Un-rooted neighbour-joining phylogeny based on 10 microsatellite DNA loci and Nei’s Ds genetic distances, with 100 bootstrap replications (> 50% node support shown) constructed using Phylip (https://evolution.genetics.washington.edu/phylip.html)

The idea of refugial fallow deer populations is not new, and has been previously promoted by some of the authors of Marchesini et al. (2020). For example, fallow deer are proposed to have taken refuge in 2 main locations in south-eastern Europe: Turkey and the Balkans (Masseti and Vernesi 2015; Karastoyanova et al. 2020). This is consistent with the phylogeographic patterns of other species native to this region where the Bosphorus strait acts as a biogeographic barrier between these 2 areas (see Bilgin 2011 and references therein). An argument for an Iberian refugia has not been previously made, as the archaeological appearance of fallow deer in Spain strictly coincided with the arrival of the Romans (Davis and MacKinnon, 2009) who began the widespread movement of this species across continental Europe (Pascal et al. 2006).
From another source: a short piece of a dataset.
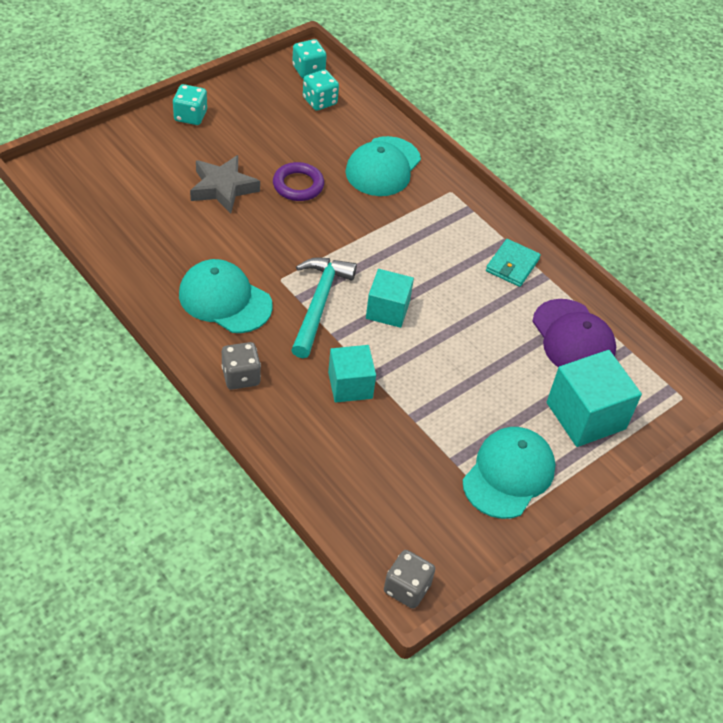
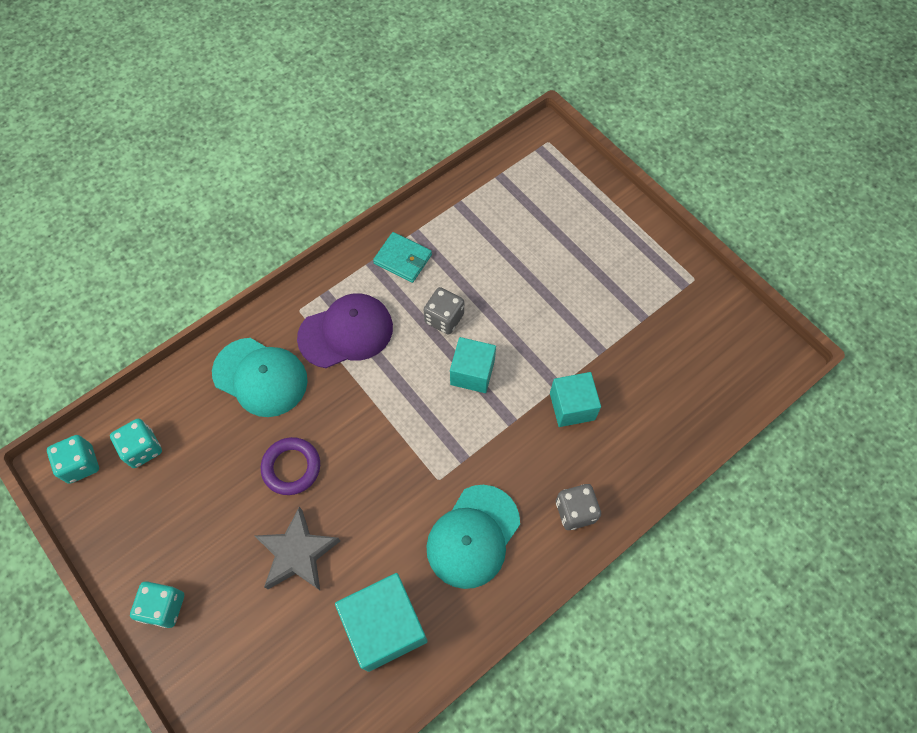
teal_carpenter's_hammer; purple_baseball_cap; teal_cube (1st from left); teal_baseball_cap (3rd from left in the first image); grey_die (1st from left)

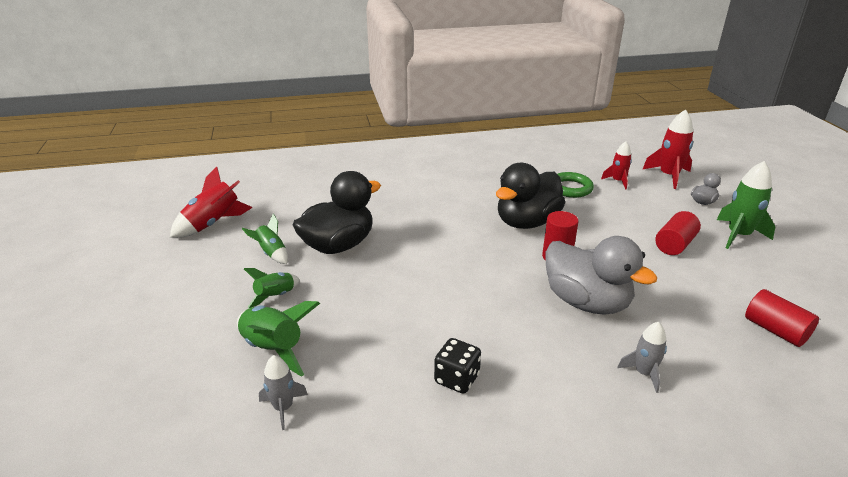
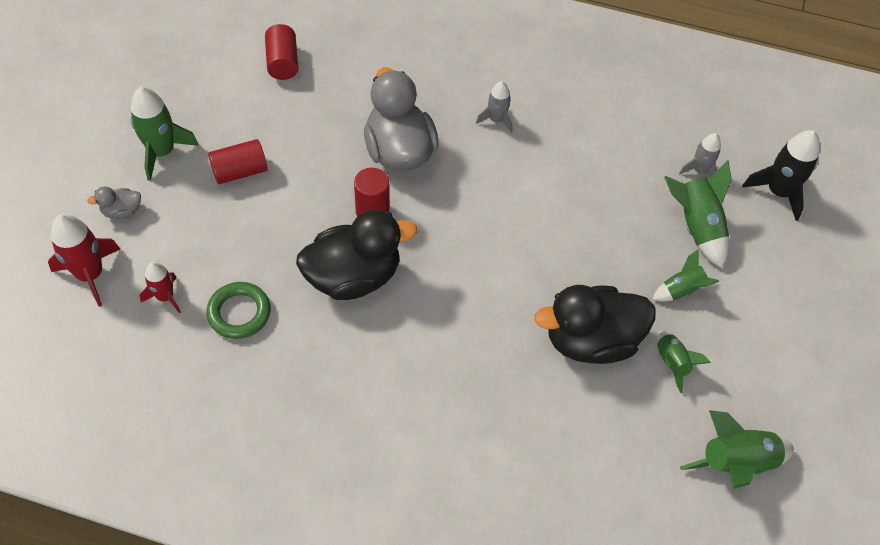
emerald_rocket (5th from left); grey_rocket (1st from left); black_die; black_rocket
Baker et al. (2017) acknowledge that the signal in this region may represent an early human-mediated translocation from Italy, or perhaps from a now extinct refugial source (possibly in the Balkans). Overall, we feel that the possible integration of genetic signatures from natural historical and anthropogenic processes remains worth further investigation for this species. We emphasise however that the key purpose and message of the Baker et al. (2017) study was to illustrate the pattern of variation and diversity among extant populations, and the conservation implications of those data. Nothing in Marchesini et al. (2020) diminished or altered that inference. There are parallels with large African mammals which are also often translocated and their populations fragmented (e.g. Benjamin-Fink & Reilly 2017). However, we have manipulated these populations, their survival continues to depend on the retention of sufficient diversity to avoid inbreeding depression and to permit adaptation to changing environments (e.g. Frankham 2005).